For certain, the arrival of the internet has provided numerous outlets through which licensed watch brands have been able to market their products, in particular through interactive campaigns that encourage consumers to interact directly with the brands in exchange for opportunities to win new watches, products, goodie bags or even days out with the brands.

Future Potential for Licensed Brands
There remains certain areas of the licensed watch market that are stronger than others. For example, fashion brands hold the majority share, while sports brands follow and others, such as Braun, a brand born from the functional German product maker of shaving fame, show new areas that could hold future potential.

But where does the industry see the next big brand coming from, and which areas hold untapped growth? For Crisford at Seiko, it is a case of keeping an eye on the younger generation of emerging shoppers. “We, like many others, are keeping a keen eye on what is happening in our market and beyond. It would be interesting to look at brands that are specifically tailored to a younger dynamic, but for now our product mix is strong and we feel more than happy with what we have.”

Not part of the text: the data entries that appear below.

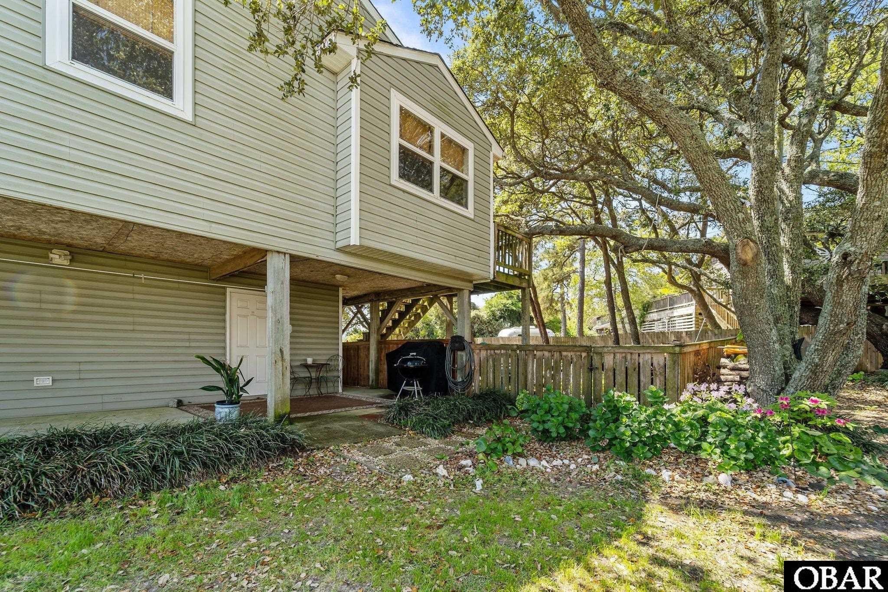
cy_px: 296
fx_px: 345
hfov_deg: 104.3
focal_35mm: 14
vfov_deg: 81.2
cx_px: 444
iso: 100
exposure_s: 1/50
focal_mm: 14
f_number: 8
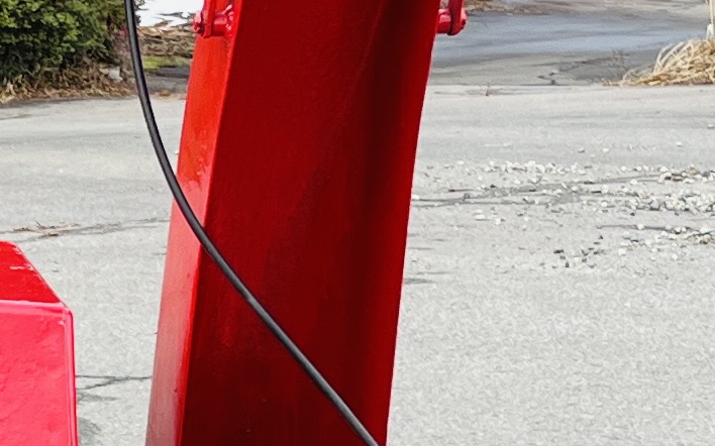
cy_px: 616
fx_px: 3058
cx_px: -352
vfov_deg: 8.2
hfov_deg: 12.7
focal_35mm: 157
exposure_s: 1/544
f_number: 1.6
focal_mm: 5.1
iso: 50
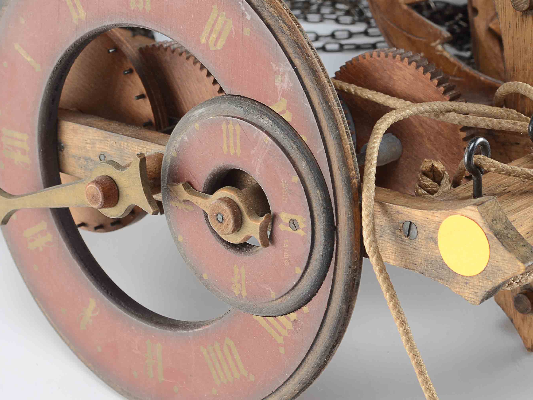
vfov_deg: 11.7
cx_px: 272
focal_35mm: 127
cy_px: 174
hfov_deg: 15.5
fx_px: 1956
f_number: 10
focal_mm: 48
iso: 100
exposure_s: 1/80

That said, Crisford states that the sporting market could be developed in terms of branded watches. So far Seiko produces Asics watches, with a focus on having functions tailored to running, as well as stopwatches. “If anything more can be made of sports brands, it is a growing market as more and more can be done to improve performance and assess progress through technological and nutritional advancements,” she explains. “A strong sports brand that has integrity can traverse a wide range of product sectors.”

Peers Hardy’s Kenrick says that the company is now in a position where brands are approaching it to discuss making a watch collection, rather than Peers Hardy seeking them out. While he hints that there will be several forthcoming launches in the latter half of 2013, Kenrick is sure not to give too much away when it comes to pinpointing new routes for branded watches. “Potential lies within all areas but the opportunity lies very much with the strength of the brand in question” he states.

Similarly, Zeon, while already manufacturing and distributing a solid stable of brands, hints that there is more to come in 2013 in terms of branded watches. Brydon reveals that the company will launch a collection of licensed Ferrari watches later in the year but teases that others may follow. “Finding a truly global brand that is not already offering licences is rare,” he says. “There is, however, one or two that I would love to work with. I am not going to say which as we may already be in discussion with them.”

Something specific that Brydon does feel is missing from the licensed watch market is a truly modern brand. “I believe that a truly contemporary, über-modern look is missing from our industry at the moment,” he explains. “So many brands go down the traditional, heritage look. I think we are crying out for a change to this and would love to find a brand to do this with.”

Wes Suter of retailer Watch Works at Steffans agrees and says that he believes younger product designers should get a chance to test their design mettle. “I would love to see a design-led range of watches with a bespoke feel using simple generic parts but individually designed by, say, a design student,” he says. “That would be very cool.”

While fashion dominates, it is intriguing to see which areas could offer a future opportunity to license a brand, product or designer name to a contemporary collection of watches in a time when consumers are savvier and more discerning than ever about what goes on their wrist.